Diğer beldelere isabet eden kuraklık Ken’an diyarına da isabet etmişti. Hz. Yakub, Bünyamin dışında diğer oğullarını gıda maddesi getirmeleri için Mısıra gönderdi.

فَعَرَفَهُمْ وَهُمْ لَهُ مُنكِرُونَ “O, onları görür görmez tanıdı, onlar ise onu tanıyamamışlardı.”

Onların Hz. Yusufu tanımamaları, aradan uzun zaman geçmesi, serpildiği dönemde ondan ayrı olmaları ve kendisini unutmalarından dolayı idi. Ayrıca Onun ölüp gittiğini sanıyorlardı. Bir de onu en son gördükleri hâl ile şimdiki hâli arasında çok büyük bir fark vardı. Keza, O’nun heybet ve büyüklüğü karşısında kendisine çok da dikkatli bakamamışlardı.

 

 59- } وَلَمَّا جَهَّزَهُم بِجَهَازِهِمْ قَالَ ائْتُونِي بِأَخٍ لَّكُم مِّنْ أَبِيكُمْ “Onların bütünyüklerini hazırlattıktan sonra dedi ki: Baba bir diğer kardeşinizi de bana getirin.”

Rivayete göre, Hz. Yusufun kardeşleri O’nun yanına geldiklerinde aralarında şöyle bir konuşma geçti:

-“Siz kimsiniz, maksadınız ne? Belki casussunuz”

-“Haşa, böyle olmaktan Allaha sığınırız. Bizler, Yakub isminde özü sözü bir Peygamberin oğullarıyız.”

-“Sayınız kaç kişi?” “

-“Oniki kardeştik, birimiz çöle gitti, helâk oldu.”

“Burada kaç kişisiniz?”

-“On kişiyiz.”

-“Onbirinci nerede?”

-“Babamızın yanında, ölen kardeşimize bedel onunla teselli buluyor.”

-“Sizin bu sözlerinizin doğruluğuna kim şahitlik yapacak?”

-“Biz burada kimseyi tanımıyoruz ki bize şahitlik yapsın?”

-“Birinizi yanımda rehin olarak bırakın, babanızdan diğer kardeşinizi de getirin, ben de sizi tasdik edeyim.”

Bunun üzerine kur’a çektiler, kur’a Şem’una çıktı.
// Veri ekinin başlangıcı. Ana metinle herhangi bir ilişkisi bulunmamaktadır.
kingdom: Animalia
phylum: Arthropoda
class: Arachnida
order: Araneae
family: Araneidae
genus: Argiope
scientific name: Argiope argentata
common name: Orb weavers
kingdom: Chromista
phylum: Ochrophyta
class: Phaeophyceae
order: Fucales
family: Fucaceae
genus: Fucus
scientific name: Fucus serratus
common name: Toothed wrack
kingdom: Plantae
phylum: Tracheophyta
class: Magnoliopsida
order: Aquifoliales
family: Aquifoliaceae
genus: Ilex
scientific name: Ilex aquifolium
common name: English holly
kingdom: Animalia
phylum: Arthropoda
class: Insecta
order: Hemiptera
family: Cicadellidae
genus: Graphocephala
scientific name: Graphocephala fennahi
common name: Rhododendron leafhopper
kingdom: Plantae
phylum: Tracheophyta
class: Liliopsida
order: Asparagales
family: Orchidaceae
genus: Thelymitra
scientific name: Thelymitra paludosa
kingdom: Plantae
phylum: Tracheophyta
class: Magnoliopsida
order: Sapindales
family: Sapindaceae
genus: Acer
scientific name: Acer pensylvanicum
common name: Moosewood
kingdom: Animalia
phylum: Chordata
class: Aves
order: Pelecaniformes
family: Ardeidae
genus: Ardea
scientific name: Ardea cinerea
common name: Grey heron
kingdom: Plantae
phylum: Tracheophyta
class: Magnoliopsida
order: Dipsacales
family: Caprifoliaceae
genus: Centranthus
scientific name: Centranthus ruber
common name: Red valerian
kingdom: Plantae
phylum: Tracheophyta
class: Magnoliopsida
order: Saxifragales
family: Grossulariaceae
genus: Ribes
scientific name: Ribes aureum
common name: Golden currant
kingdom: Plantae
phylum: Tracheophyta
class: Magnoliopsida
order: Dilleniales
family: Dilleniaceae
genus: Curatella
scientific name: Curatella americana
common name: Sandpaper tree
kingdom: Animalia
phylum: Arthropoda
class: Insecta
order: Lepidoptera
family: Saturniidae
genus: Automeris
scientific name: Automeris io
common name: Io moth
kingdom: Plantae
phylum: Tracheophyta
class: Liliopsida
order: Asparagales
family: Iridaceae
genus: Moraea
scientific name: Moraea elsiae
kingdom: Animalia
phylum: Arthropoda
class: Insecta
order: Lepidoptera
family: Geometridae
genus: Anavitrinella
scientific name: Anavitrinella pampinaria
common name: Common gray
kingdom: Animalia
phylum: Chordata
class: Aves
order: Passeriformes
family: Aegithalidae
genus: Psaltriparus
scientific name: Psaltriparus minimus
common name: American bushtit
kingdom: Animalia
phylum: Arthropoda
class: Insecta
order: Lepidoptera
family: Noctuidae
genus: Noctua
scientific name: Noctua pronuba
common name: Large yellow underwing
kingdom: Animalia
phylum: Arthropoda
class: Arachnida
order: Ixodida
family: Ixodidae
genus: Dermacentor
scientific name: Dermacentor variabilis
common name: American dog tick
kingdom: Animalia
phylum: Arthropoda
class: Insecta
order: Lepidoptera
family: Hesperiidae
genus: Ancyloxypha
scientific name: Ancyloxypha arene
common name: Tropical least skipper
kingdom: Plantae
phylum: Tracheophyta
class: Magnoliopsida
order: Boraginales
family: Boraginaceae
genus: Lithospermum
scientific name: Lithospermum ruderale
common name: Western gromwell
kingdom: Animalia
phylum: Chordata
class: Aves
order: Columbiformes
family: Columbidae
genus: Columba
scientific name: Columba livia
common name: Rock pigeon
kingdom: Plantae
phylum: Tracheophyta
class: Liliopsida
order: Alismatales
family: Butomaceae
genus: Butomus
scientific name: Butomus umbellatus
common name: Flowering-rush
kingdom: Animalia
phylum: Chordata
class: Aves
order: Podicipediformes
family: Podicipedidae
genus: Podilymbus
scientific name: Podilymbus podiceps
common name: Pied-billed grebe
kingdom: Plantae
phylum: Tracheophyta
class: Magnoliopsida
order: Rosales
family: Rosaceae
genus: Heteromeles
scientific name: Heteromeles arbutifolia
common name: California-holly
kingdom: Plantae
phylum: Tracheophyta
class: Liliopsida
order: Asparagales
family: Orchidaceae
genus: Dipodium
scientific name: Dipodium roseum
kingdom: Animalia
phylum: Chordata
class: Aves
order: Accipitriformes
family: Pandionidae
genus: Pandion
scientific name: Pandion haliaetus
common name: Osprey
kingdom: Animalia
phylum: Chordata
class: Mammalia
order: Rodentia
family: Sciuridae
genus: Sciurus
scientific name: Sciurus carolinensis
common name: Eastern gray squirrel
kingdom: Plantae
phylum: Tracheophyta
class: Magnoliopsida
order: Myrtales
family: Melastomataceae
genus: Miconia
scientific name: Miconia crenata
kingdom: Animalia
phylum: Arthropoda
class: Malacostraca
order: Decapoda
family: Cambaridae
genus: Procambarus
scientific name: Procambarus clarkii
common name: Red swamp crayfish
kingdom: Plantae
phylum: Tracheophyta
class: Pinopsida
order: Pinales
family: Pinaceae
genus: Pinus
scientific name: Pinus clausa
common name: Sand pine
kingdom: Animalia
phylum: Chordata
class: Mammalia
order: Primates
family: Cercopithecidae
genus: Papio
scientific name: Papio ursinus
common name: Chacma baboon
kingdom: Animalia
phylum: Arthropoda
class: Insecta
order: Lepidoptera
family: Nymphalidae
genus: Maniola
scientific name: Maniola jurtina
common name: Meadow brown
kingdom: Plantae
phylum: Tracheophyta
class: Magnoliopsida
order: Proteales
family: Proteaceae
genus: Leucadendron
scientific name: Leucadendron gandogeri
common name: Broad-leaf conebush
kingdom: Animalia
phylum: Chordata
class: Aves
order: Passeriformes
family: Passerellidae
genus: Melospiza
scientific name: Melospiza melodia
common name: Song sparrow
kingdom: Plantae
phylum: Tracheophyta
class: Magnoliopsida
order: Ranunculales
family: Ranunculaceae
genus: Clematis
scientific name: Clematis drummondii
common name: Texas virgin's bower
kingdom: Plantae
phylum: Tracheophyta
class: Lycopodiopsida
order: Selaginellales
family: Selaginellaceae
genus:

Denildi ki: Hz. Yusuf kişi başına belli bir erzak veriyordu. Diğer kardeşleri Bünyamin için de erzak istediler, o da kendilerine verdi ama doğru olduklarını anlamak için kardeşleri Bünyamini kendisine getirmelerini şart koştu.

أَلاَ تَرَوْنَ أَنِّي أُوفِي الْكَيْلَ “Görüyorsunuz ya, ben ölçeği tam ölçüyorum.”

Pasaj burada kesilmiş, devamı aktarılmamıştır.